INFORMATION PROVIDED START
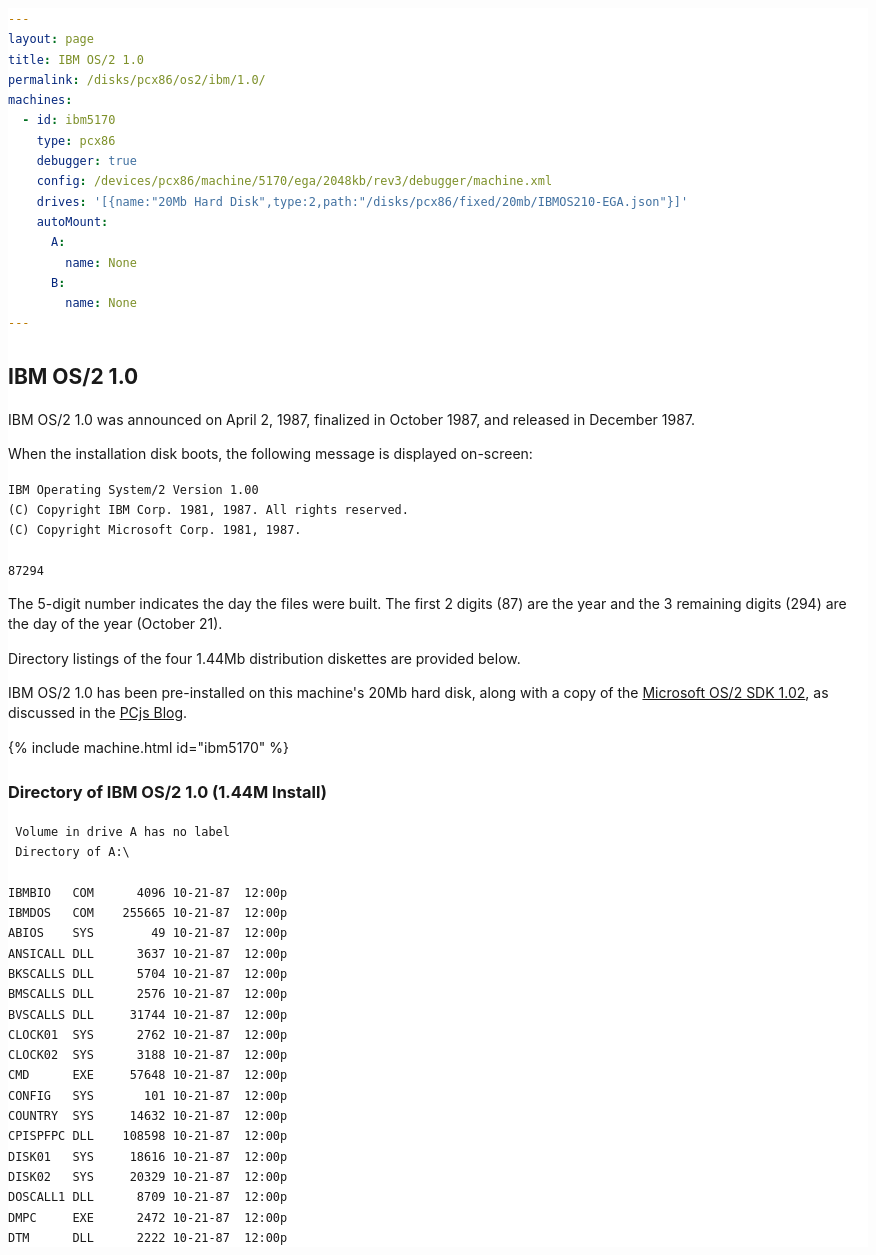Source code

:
 ```yaml
---
layout: page
title: IBM OS/2 1.0
permalink: /disks/pcx86/os2/ibm/1.0/
machines:
  - id: ibm5170
    type: pcx86
    debugger: true
    config: /devices/pcx86/machine/5170/ega/2048kb/rev3/debugger/machine.xml
    drives: '[{name:"20Mb Hard Disk",type:2,path:"/disks/pcx86/fixed/20mb/IBMOS210-EGA.json"}]'
    autoMount:
      A:
        name: None
      B:
        name: None
---
```


IBM OS/2 1.0
------------

IBM OS/2 1.0 was announced on April 2, 1987, finalized in October 1987, and released in December 1987.

When the installation disk boots, the following message is displayed on-screen:

	IBM Operating System/2 Version 1.00
	(C) Copyright IBM Corp. 1981, 1987. All rights reserved.
	(C) Copyright Microsoft Corp. 1981, 1987.
	
	87294

The 5-digit number indicates the day the files were built.  The first 2 digits (87) are the year and the 3 remaining
digits (294) are the day of the year (October 21).

Directory listings of the four 1.44Mb distribution diskettes are provided below.

IBM OS/2 1.0 has been pre-installed on this machine's 20Mb hard disk, along with a copy of the
[Microsoft OS/2 SDK 1.02](/disks/pcx86/tools/microsoft/os2/sdk/1.02/), as discussed in the
[PCjs Blog](/blog/2015/12/27/).

{% include machine.html id="ibm5170" %}

### Directory of IBM OS/2 1.0 (1.44M Install)

	 Volume in drive A has no label
	 Directory of A:\
	
	IBMBIO   COM      4096 10-21-87  12:00p
	IBMDOS   COM    255665 10-21-87  12:00p
	ABIOS    SYS        49 10-21-87  12:00p
	ANSICALL DLL      3637 10-21-87  12:00p
	BKSCALLS DLL      5704 10-21-87  12:00p
	BMSCALLS DLL      2576 10-21-87  12:00p
	BVSCALLS DLL     31744 10-21-87  12:00p
	CLOCK01  SYS      2762 10-21-87  12:00p
	CLOCK02  SYS      3188 10-21-87  12:00p
	CMD      EXE     57648 10-21-87  12:00p
	CONFIG   SYS       101 10-21-87  12:00p
	COUNTRY  SYS     14632 10-21-87  12:00p
	CPISPFPC DLL    108598 10-21-87  12:00p
	DISK01   SYS     18616 10-21-87  12:00p
	DISK02   SYS     20329 10-21-87  12:00p
	DOSCALL1 DLL      8709 10-21-87  12:00p
	DMPC     EXE      2472 10-21-87  12:00p
	DTM      DLL      2222 10-21-87  12:00p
INFORMATION PROVIDED END
EXERCISE INSTRUCTIONS: With "type" as the string to match, show every line of the entries above that has it.

WRITTEN SOLUTION:
    type: pcx86
    drives: '[{name:"20Mb Hard Disk",type:2,path:"/disks/pcx86/fixed/20mb/IBMOS210-EGA.json"}]'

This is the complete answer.